**Problem to work on**
Copy each line from the records below in which the word "Paradigm" is found.

== Available data

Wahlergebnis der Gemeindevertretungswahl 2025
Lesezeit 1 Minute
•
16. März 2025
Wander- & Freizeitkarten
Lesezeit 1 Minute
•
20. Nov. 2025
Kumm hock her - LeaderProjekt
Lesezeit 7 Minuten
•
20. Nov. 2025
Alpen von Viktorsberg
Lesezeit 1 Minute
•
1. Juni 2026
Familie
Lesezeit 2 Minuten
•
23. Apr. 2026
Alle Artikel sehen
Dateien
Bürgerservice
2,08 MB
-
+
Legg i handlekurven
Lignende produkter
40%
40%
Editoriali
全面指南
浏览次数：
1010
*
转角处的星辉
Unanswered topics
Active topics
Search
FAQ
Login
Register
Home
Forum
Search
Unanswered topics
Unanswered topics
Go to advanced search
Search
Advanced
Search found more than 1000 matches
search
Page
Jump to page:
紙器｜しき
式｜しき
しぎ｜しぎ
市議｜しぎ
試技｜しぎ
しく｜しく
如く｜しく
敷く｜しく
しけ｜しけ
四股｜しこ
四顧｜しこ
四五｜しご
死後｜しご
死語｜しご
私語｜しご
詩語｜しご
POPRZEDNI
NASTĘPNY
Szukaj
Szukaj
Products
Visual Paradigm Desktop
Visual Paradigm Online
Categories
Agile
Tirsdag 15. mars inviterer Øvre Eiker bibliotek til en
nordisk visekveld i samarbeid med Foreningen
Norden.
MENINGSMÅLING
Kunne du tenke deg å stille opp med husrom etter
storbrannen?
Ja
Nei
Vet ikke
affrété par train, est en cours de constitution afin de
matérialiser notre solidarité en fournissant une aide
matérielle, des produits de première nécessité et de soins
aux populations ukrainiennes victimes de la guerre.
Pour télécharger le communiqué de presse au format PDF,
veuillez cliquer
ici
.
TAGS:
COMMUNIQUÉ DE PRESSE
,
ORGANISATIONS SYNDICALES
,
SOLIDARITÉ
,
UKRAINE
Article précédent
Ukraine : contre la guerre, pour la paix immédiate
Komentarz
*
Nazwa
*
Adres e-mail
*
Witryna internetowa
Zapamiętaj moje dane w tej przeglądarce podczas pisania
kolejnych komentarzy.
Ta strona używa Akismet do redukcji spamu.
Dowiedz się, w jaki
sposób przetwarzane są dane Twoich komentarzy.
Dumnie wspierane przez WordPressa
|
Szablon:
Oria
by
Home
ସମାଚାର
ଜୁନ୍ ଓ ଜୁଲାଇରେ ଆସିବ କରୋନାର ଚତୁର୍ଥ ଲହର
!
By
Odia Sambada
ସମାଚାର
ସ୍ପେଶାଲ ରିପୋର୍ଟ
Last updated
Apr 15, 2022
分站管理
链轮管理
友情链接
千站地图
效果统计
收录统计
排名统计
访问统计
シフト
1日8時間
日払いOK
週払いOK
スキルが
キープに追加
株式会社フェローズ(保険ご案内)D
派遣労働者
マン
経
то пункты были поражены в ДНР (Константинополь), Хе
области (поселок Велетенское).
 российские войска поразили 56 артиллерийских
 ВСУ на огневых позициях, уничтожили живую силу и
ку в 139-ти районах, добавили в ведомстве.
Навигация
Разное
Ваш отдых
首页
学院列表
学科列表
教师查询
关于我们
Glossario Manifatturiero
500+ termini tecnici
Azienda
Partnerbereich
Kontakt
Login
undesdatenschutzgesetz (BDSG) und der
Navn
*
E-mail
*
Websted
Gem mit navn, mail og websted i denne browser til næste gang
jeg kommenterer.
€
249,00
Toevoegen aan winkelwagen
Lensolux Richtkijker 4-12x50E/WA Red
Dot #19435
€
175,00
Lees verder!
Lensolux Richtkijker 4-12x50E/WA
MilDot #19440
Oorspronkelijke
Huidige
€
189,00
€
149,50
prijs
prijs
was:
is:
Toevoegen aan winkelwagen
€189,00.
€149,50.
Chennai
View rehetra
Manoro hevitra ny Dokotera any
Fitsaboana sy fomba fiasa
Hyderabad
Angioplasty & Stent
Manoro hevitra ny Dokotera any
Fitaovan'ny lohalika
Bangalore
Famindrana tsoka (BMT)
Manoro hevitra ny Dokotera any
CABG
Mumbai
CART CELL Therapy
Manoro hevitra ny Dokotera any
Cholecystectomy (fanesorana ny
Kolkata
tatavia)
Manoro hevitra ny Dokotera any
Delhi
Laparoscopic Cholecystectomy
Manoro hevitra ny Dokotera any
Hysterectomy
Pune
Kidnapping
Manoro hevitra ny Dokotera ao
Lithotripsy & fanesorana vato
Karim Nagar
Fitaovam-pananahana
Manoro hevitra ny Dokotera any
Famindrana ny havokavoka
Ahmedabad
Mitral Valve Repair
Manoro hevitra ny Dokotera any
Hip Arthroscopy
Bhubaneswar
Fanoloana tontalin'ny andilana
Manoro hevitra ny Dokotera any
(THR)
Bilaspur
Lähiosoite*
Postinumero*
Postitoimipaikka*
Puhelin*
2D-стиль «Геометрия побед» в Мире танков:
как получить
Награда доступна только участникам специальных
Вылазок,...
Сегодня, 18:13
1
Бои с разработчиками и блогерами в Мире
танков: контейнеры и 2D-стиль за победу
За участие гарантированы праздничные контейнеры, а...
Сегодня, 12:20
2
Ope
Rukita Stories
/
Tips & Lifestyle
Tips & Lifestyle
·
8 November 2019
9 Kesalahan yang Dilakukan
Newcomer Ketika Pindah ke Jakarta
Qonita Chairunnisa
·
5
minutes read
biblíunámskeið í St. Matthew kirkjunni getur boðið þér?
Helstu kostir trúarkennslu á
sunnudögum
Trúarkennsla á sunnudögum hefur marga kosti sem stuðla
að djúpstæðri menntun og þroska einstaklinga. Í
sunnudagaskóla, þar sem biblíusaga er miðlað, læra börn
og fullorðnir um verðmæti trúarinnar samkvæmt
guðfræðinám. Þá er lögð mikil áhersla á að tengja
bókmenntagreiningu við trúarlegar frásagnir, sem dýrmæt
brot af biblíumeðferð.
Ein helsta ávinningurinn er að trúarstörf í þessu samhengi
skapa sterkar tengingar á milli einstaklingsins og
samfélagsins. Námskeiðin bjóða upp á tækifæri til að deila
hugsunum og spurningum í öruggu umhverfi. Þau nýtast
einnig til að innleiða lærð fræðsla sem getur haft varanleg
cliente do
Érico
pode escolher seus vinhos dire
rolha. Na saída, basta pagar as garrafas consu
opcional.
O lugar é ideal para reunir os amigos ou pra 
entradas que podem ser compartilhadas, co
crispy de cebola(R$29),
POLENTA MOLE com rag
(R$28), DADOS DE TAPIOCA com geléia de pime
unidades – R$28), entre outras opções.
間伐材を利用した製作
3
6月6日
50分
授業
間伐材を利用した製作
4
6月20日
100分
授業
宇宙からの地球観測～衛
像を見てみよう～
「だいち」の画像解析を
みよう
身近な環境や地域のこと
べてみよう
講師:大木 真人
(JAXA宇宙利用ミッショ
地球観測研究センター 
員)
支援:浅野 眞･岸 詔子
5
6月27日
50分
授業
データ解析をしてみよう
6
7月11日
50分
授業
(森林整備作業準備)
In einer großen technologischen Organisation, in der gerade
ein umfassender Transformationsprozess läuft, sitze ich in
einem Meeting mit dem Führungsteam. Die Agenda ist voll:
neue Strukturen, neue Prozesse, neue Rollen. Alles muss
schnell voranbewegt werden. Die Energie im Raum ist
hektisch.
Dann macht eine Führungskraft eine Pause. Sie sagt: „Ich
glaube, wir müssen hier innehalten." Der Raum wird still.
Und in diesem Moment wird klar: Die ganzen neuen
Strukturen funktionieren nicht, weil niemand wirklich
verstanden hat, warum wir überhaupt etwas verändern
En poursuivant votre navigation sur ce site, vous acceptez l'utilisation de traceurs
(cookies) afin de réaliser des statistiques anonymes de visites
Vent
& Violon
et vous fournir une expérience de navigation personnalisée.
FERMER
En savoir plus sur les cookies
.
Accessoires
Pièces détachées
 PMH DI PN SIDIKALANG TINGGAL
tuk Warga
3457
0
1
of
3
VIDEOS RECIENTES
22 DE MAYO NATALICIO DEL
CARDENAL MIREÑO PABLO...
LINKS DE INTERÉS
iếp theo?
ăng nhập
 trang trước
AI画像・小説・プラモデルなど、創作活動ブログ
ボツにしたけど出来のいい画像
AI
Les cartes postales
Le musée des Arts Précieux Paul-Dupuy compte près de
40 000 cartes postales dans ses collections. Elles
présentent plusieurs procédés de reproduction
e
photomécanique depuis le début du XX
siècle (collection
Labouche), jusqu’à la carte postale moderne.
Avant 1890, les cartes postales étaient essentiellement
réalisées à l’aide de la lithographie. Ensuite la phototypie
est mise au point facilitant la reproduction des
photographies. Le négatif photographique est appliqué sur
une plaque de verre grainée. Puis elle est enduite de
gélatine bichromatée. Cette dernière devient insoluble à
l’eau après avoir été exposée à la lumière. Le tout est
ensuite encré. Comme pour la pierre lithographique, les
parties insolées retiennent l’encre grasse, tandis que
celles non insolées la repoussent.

====

**Task answer**
Visual Paradigm Desktop
Visual Paradigm Online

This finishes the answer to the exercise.